#### How to complete this task:
Copy each line below holding "position".

(Front-end code change data)
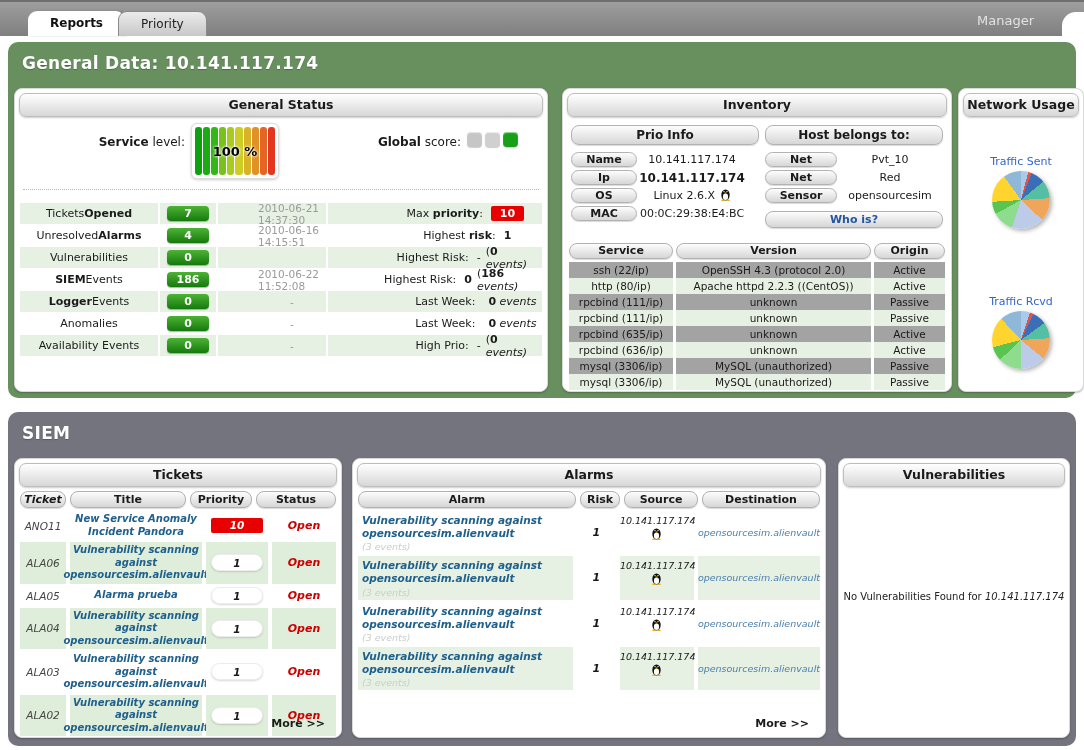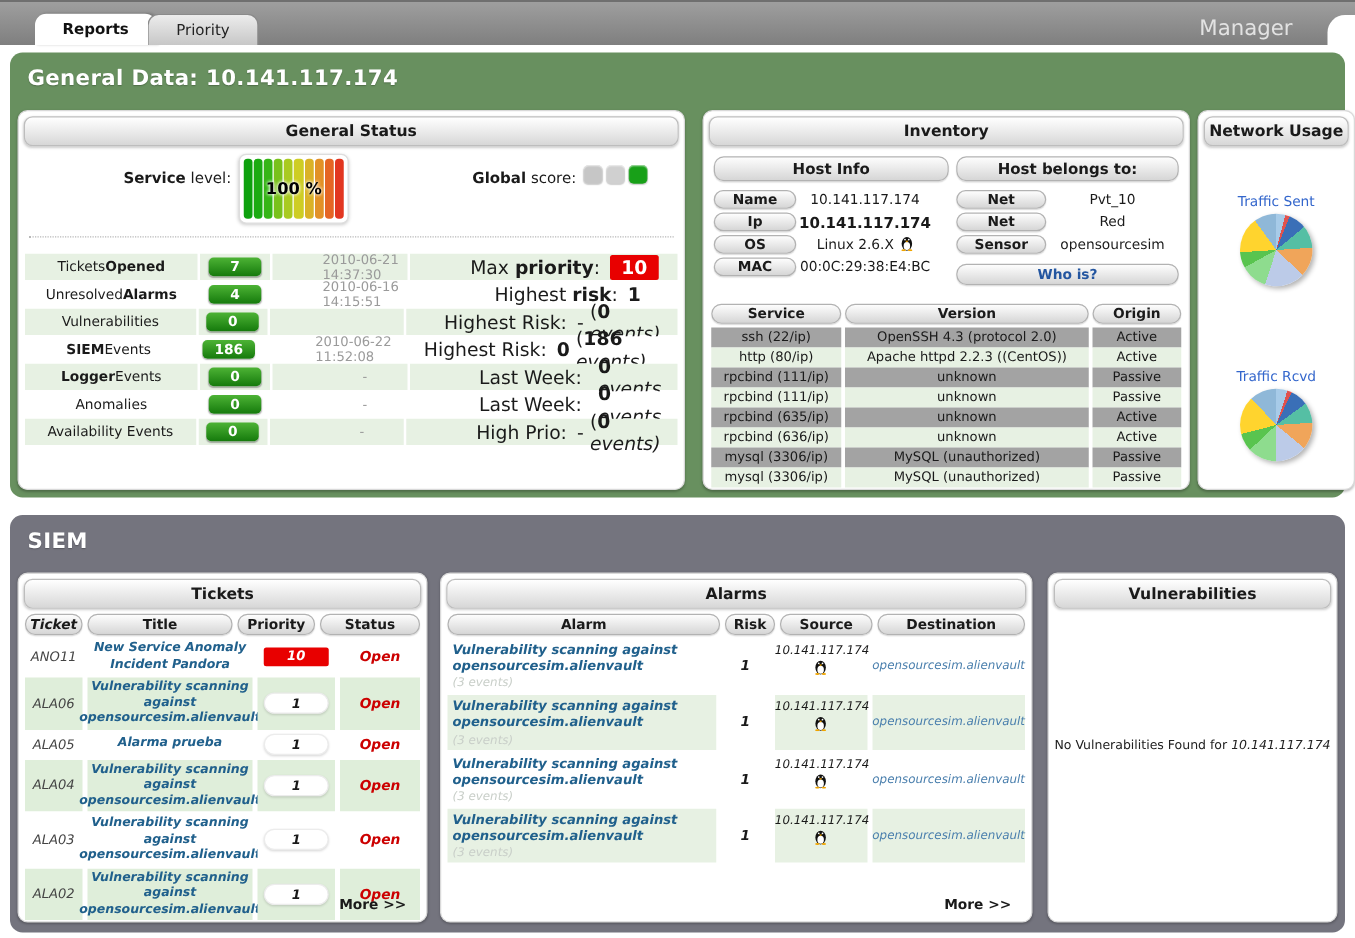--- a/index.html
+++ b/index.html
@@ -17,7 +17,7 @@
     box-shadow:2px 0 2px rgba(0,0,0,.2); }
   .tab-inactive { left:118px; background:linear-gradient(#ececec,#c7c7c7);
     border:1px solid #8a8a8a; border-bottom:none; color:#222; }
-  .manager { position:absolute; right:50px; top:11px; font-size:17px; color:#e2e2e2; }
+  .manager { position:absolute; right:50px; top:11px; font-size:13px; color:#e2e2e2; }
   .partial-tab { position:absolute; right:0; bottom:0; width:22px; height:24px;
     background:#fff; border-radius:14px 0 0 0; }
   

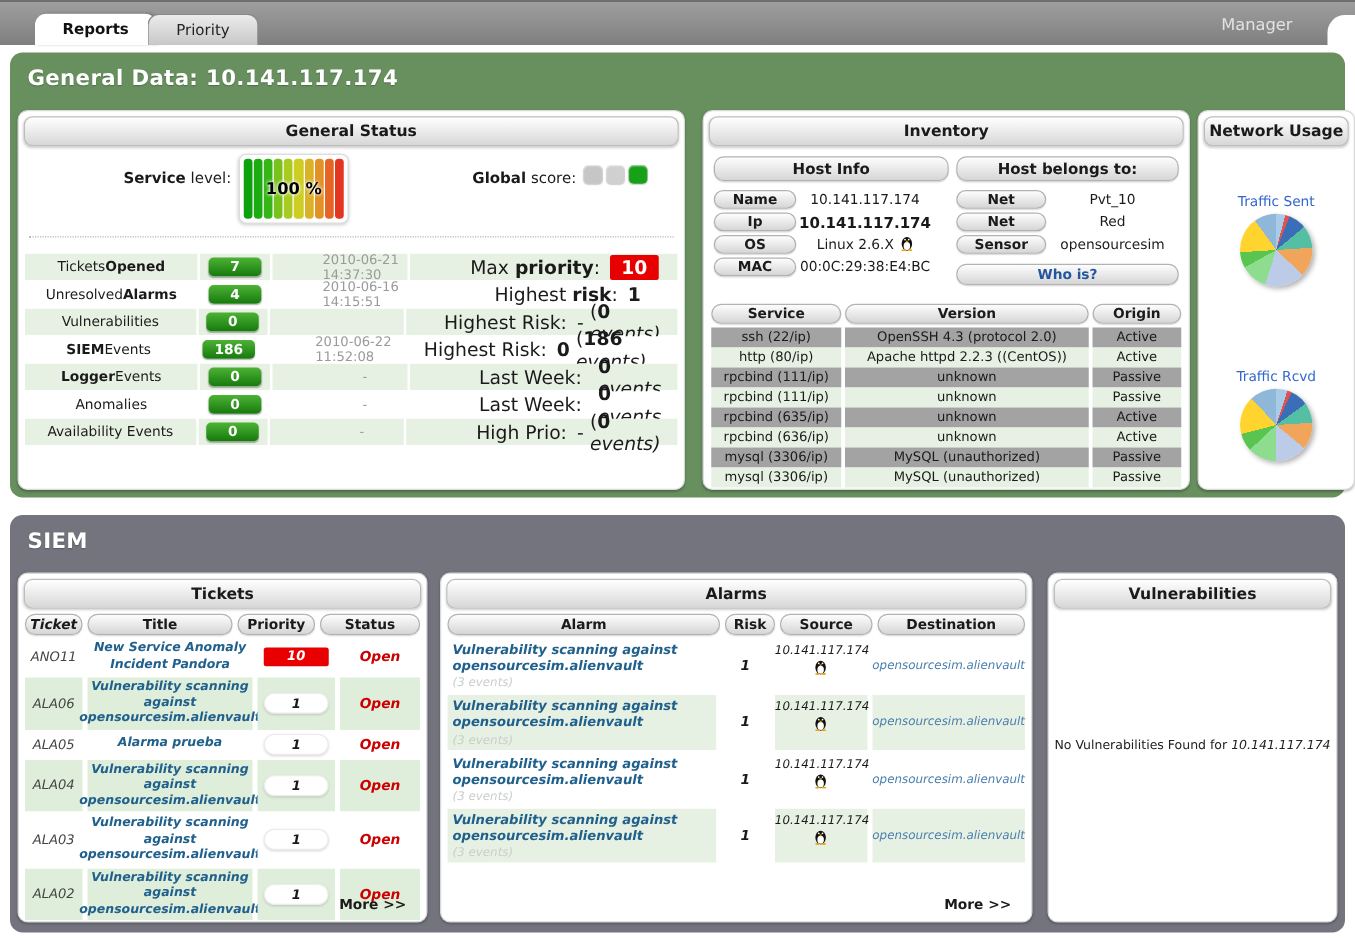--- a/index.html
+++ b/index.html
@@ -298,7 +298,7 @@
   <div class="panel" style="left:554px; top:46px; width:390px; height:304px;">
     <div class="panel-header">Inventory</div>
 
-    <div class="inv-sub silver-btn" style="left:8px; width:188px;">Host Info</div>
+    <div class="inv-sub silver-btn" style="left:8px; width:188px;">Prio Info</div>
     <div class="inv-sub silver-btn" style="left:202px; width:178px;">Host belongs to:</div>
 
     <div class="host-col">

#### Output for this exercise:
-  .manager { position:absolute; right:50px; top:11px; font-size:17px; color:#e2e2e2; }
+  .manager { position:absolute; right:50px; top:11px; font-size:13px; color:#e2e2e2; }
   .partial-tab { position:absolute; right:0; bottom:0; width:22px; height:24px;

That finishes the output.